There has been continuing discussion about PLab spectrometer camera focus since poor focus can add error. I have recommended that the camera should be focused on the slit, as opposed to infinity or any other value, because the slit forms the simulation of collimated light and, in practicality, forms the "object" being photographed. However, webcam optics are somewhat limited.
I decided to perform a visual graphics check of the PLab 3.0 SanmTech camera as part of my work on a PLab 3 upgrade prototype (http://publiclab.org/notes/stoft/03-02-2015/plab-3-spectrometer-upgrade-prototype). The hypothesis, that the depth of field (DOF) would make exact focus difficult, was only part of the problem. Below is a mosaic containing a number of equal-area-cropped PLab 3 Sanm camera images, taken of the same target, at 2-inch distance increments. The target is scalable and has more resolution than the camera to make observing detail more obvious.

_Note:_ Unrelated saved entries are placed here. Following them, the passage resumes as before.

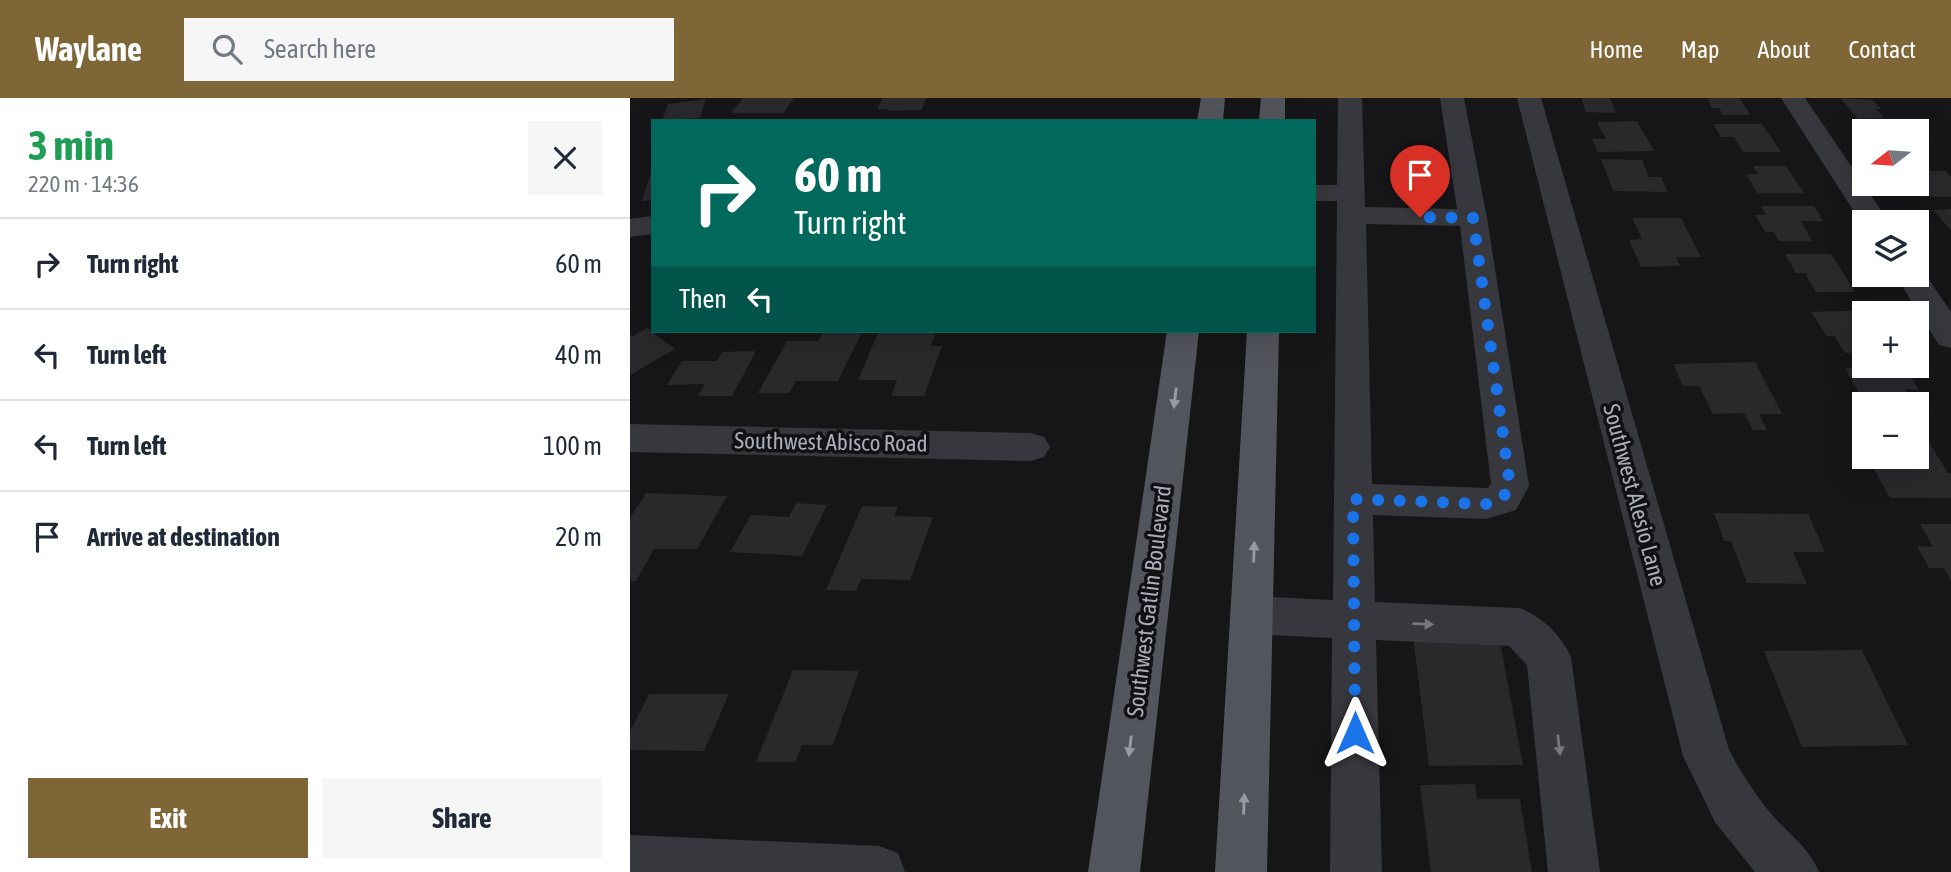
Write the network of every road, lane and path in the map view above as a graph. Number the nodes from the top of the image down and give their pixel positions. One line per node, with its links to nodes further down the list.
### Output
1 (1213, 98): 7 (main road)
2 (1273, 98): 8 (main road)
3 (1350, 98): 10 (street)
4 (1452, 98): 12 (street)
5 (1529, 98): 25 (street, Southwest Alesio Lane)
6 (1793, 98): 11 (street)
7 (1210, 119)
8 (1272, 119)
9 (1316, 194): 10 (street)
10 (1350, 204): 12 (street); 21 (street)
11 (1867, 210)
12 (1473, 218): 21 (street)
13 (651, 225): 14 (street)
14 (630, 228)
15 (1918, 287): 18 (street)
16 (1183, 333): 27 (main road, Southwest Gatlin Boulevard, one-way to 27)
17 (1263, 333): 22 (main road, one-way to 17)
18 (1951, 337)
19 (630, 438): 20 (street, Southwest Abisco Road)
20 (1031, 447)
21 (1353, 499): 23 (street)
22 (1252, 615): 23 (street); 28 (main road, one-way to 22)
23 (1354, 621): 29 (street); 30 (street, one-way to 30)
24 (630, 860): 26 (street)
25 (1791, 870)
26 (879, 872)
27 (1114, 872)
28 (1241, 872)
29 (1356, 872)
30 (1574, 872)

[ Note: This image file was down-sampled from the original so as to limit the upload file size for posting here.]
Notice the following:
At short distances, the lens is clearly not focused for that distance
At the longest distances the image is fuzzy; because of the added distance
The "best" focus is roughly 8-10 inches but still remains a bit "fuzzy"
Near the best focus, the change in detail is not dramatic even over a distance change of 2 inches -- this suggests focus sensitivity is low
None of the image graphics are very sharp -- likely due to he webcam lens, which is probably made of polycarbonate plastic
Images remain fuzzy even though the camera physical aperture is only ~1.5mm diameter (the region of least distortion) while the lens is 5mm diameter.
The depth of focus (DOF) is very broad so attempting to re-focus within even an inch would be difficult
Conclusions: Webcam lenses make for fuzzy images, even when "in focus" but the DOF is so broad the spectrometer is not very sensitive to the slit-camera distance. So, focus distance is important, but better focus alone will not provide significant improvement over what the present PLab spectrometer designs provide (assuming proper construction and setup).